Exercise goal> Locate each line in the records containing "need". Copy it.

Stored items
=== Section Start ===

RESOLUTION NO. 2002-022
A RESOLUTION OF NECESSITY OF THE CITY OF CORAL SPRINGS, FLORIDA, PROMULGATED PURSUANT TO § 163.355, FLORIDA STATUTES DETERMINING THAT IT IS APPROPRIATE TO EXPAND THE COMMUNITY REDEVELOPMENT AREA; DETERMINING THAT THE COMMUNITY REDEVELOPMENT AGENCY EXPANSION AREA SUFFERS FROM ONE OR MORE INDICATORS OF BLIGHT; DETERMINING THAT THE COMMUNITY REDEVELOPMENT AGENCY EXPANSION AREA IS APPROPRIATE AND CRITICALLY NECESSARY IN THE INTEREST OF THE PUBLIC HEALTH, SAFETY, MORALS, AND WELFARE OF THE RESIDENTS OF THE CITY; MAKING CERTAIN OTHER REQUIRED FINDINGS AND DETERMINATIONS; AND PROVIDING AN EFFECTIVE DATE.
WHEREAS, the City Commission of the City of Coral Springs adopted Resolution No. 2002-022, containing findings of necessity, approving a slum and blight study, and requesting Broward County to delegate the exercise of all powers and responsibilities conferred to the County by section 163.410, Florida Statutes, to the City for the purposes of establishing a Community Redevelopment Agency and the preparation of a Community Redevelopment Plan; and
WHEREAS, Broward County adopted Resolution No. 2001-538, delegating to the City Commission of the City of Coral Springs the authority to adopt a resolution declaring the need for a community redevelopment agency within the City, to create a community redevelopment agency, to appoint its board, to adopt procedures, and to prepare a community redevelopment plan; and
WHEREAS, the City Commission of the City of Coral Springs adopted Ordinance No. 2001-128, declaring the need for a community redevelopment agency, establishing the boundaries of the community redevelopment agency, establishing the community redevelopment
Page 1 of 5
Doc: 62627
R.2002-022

=== Section End ===

Expected output>
WHEREAS, Broward County adopted Resolution No. 2001-538, delegating to the City Commission of the City of Coral Springs the authority to adopt a resolution declaring the need for a community redevelopment agency within the City, to create a community redevelopment agency, to appoint its board, to adopt procedures, and to prepare a community redevelopment plan; and
WHEREAS, the City Commission of the City of Coral Springs adopted Ordinance No. 2001-128, declaring the need for a community redevelopment agency, establishing the boundaries of the community redevelopment agency, establishing the community redevelopment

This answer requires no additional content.